◆ TASKS AND EXERCISES
1. In the Form 1099-SA steps, by what date must Copy B be given to the recipient?
2. From the Form 1099-SA steps, copy word for word the part from "If the account" up to and including "or Form 8853.".
--- DOCUMENT PASSAGE ---
Calculate earnings using the net income attributable rules under Regulations section 1.408-11.

4. Select Distribution Code (Box 3)

Enter the correct distribution code for 2013:

  • Code 1 – Normal distribution
  • Code 2 – Excess contributions withdrawn
  • Code 3 – Disability distribution
  • Code 4 – Death distribution other than Code 6
  • Code 5 – Prohibited transaction
  • Code 6 – Death distribution after year of death to a nonspouse beneficiary

Only one distribution code applies per Form 1099-SA.

5. Complete Box 4 – Fair Market Value on Date of Death

If the account holder died, enter the fair market value of the account as of the date of death. Estate beneficiaries and nonspouse beneficiaries must generally include this amount in income for the year of death. Spouse beneficiaries apply special rollover and continuation rules under the 2013 instructions for Form 8889 or Form 8853.

6. Identify Account Type (Box 5)

Check the appropriate box to indicate whether the account is an HSA, Archer MSA, or MA MSA. This determines which reporting form the recipient must file with Form 1040.

7. Include Account Number

Enter the account number or other unique identifier assigned by the trustee or custodian. This field helps distinguish multiple accounts for the same recipient and supports IRS matching and reconciliation.

8. Furnish Copy B to the Recipient

Provide Copy B to the recipient by January 31, 2014. Retain Copy C for your records. This statement is required for recipients to accurately prepare Form 8889 or Form 8853 with their 2013 Form 1040.
--- PROVIDED RECORDS ---
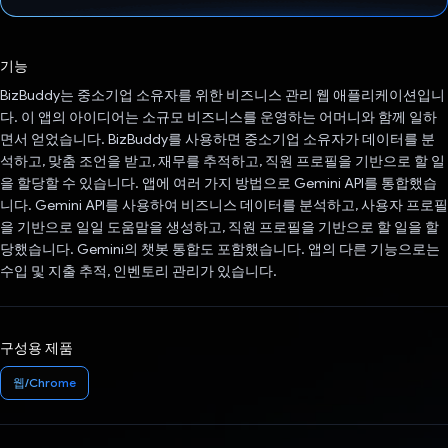
투표했습니다.
기능
BizBuddy는 중소기업 소유자를 위한 비즈니스 관리 웹 애플리케이션입니
다. 이 앱의 아이디어는 소규모 비즈니스를 운영하는 어머니와 함께 일하
면서 얻었습니다. BizBuddy를 사용하면 중소기업 소유자가 데이터를 분
석하고, 맞춤 조언을 받고, 재무를 추적하고, 직원 프로필을 기반으로 할 일
을 할당할 수 있습니다. 앱에 여러 가지 방법으로 Gemini API를 통합했습
니다. Gemini API를 사용하여 비즈니스 데이터를 분석하고, 사용자 프로필
을 기반으로 일일 도움말을 생성하고, 직원 프로필을 기반으로 할 일을 할
당했습니다. Gemini의 챗봇 통합도 포함했습니다. 앱의 다른 기능으로는
수입 및 지출 추적, 인벤토리 관리가 있습니다.
구성용 제품
웹/Chrome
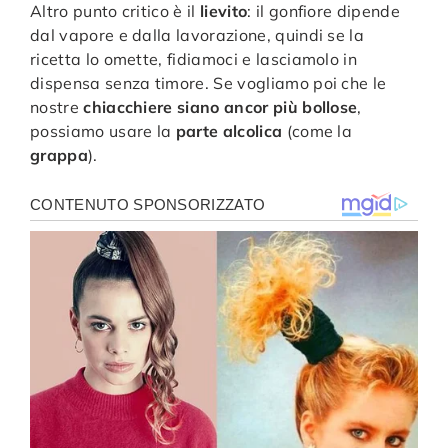
Altro punto critico è il
lievito
: il gonfiore dipende
dal vapore e dalla lavorazione, quindi se la
ricetta lo omette, fidiamoci e lasciamolo in
dispensa senza timore. Se vogliamo poi che le
nostre
chiacchiere siano ancor più bollose
,
possiamo usare la
parte alcolica
(come la
grappa
).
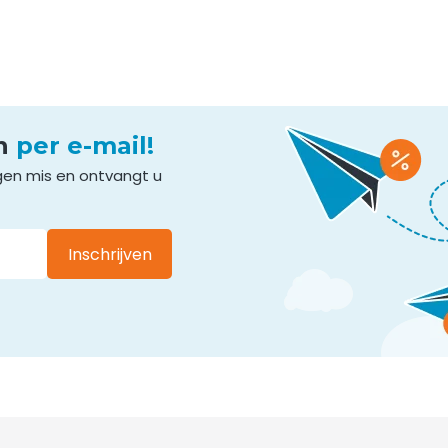
en
per e-mail!
gen mis en ontvangt u
Inschrijven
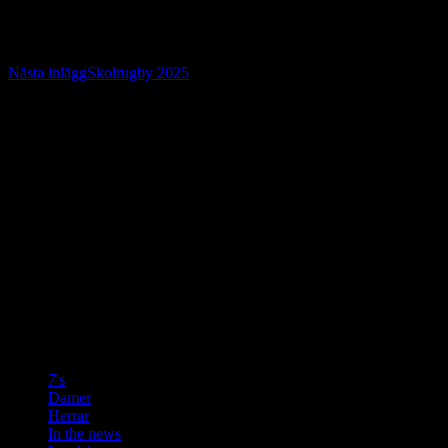
Inläggsnavigering
Nästa inlägg
Skolrugby 2025
OBS
Nyhetsartiklarna på denna sida är alla hämtade från Enköpings
Posten.
Övriga bilder får inte användas i något sammanhang utan tillstånd.
Vill du använda en bild skicka ett mail där det framgår vilken bild
det gäller och vad den ska användas till.
f.wicksell@gmail.com
Kategorier
7's
(3)
Damer
(9)
Herrar
(10)
In the news
(37)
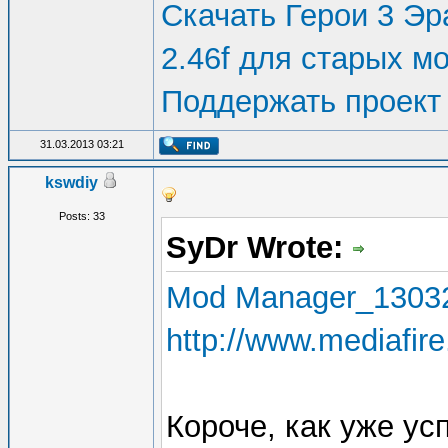
Скачать Герои 3 Эра
2.46f для старых м
Поддержать проект
31.03.2013 03:21
kswdiy
Posts: 33
SyDr Wrote:
Mod Manager_1303
http://www.mediafir
Короче, как уже ус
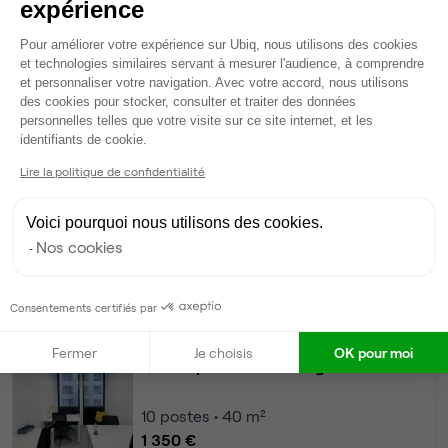
expérience
Modifier
Plateforme de Gestion du Consentem
Autres bureaux de cet espace :
Pour améliorer votre expérience sur Ubiq, nous utilisons des cookies
et technologies similaires servant à mesurer l'audience, à comprendre
Bureau privé
• 4ème étage
et personnaliser votre navigation. Avec votre accord, nous utilisons
des cookies pour stocker, consulter et traiter des données
personnelles telles que votre visite sur ce site internet, et les
20
postes • 80 m²
Axeptio consent
identifiants de cookie.
2 700 €
Lire la politique de confidentialité
Dispo
Bureau privé
• 4ème étage
Voici pourquoi nous utilisons des cookies.
Nos cookies
15
postes • 60 m²
2 025 €
Consentements certifiés par
Dispo
Fermer
Je choisis
OK pour moi
Bureau privé
• 4ème étage
10
postes • 40 m²
1 350 €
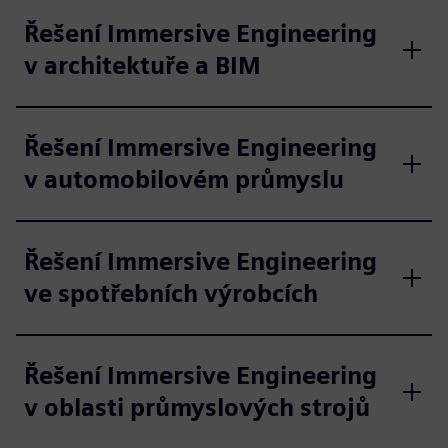
Řešení Immersive Engineering
v architektuře a BIM
Řešení Immersive Engineering
v automobilovém průmyslu
Řešení Immersive Engineering
ve spotřebních výrobcích
Řešení Immersive Engineering
v oblasti průmyslových strojů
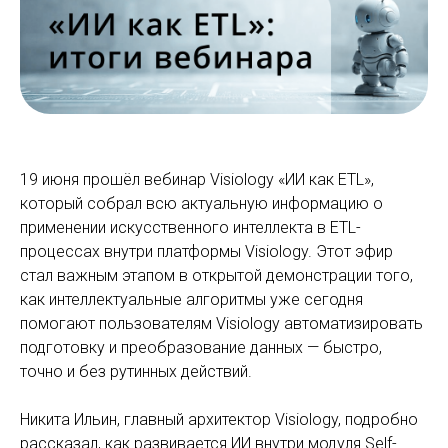
19 июня прошёл вебинар Visiology «ИИ как ETL»,
который собрал всю актуальную информацию о
применении искусственного интеллекта в ETL-
процессах внутри платформы Visiology. Этот эфир
стал важным этапом в открытой демонстрации того,
как интеллектуальные алгоритмы уже сегодня
помогают пользователям Visiology автоматизировать
подготовку и преобразование данных — быстро,
точно и без рутинных действий.
Никита Ильин, главный архитектор Visiology, подробно
рассказал, как развивается ИИ внутри модуля Self-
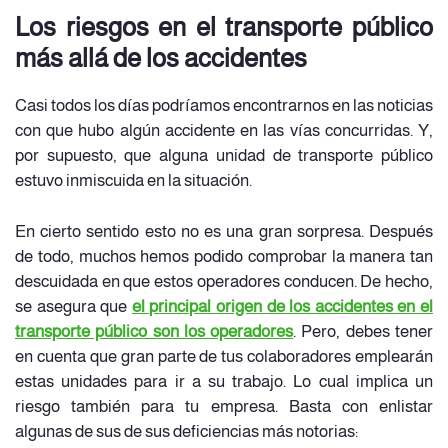
Los riesgos en el transporte público
más allá de los accidentes
Casi todos los días podríamos encontrarnos en las noticias
con que hubo algún accidente en las vías concurridas. Y,
por supuesto, que alguna unidad de transporte público
estuvo inmiscuida en la situación.
En cierto sentido esto no es una gran sorpresa. Después
de todo, muchos hemos podido comprobar la manera tan
descuidada en que estos operadores conducen. De hecho,
se asegura que
el principal origen de los accidentes en el
transporte público son los operadores
. Pero, debes tener
en cuenta que gran parte de tus colaboradores emplearán
estas unidades para ir a su trabajo. Lo cual implica un
riesgo también para tu empresa. Basta con enlistar
algunas de sus de sus deficiencias más notorias:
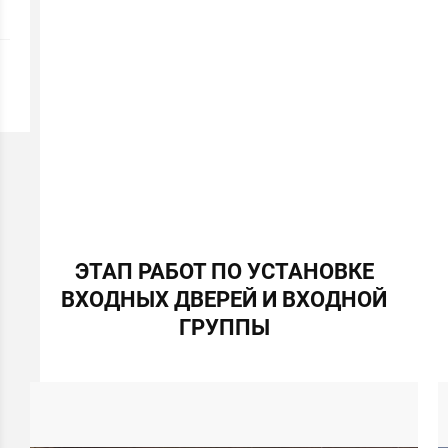
ЭТАП РАБОТ ПО УСТАНОВКЕ
ВХОДНЫХ ДВЕРЕЙ И ВХОДНОЙ
ГРУППЫ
---
◆ PER-TASK ANSWERS
1. January 31, 2014

2.
If the account holder died, enter the fair market value of the account as of the date of death. Estate beneficiaries and nonspouse beneficiaries must generally include this amount in income for the year of death. Spouse beneficiaries apply special rollover and continuation rules under the 2013 instructions for Form 8889 or Form 8853.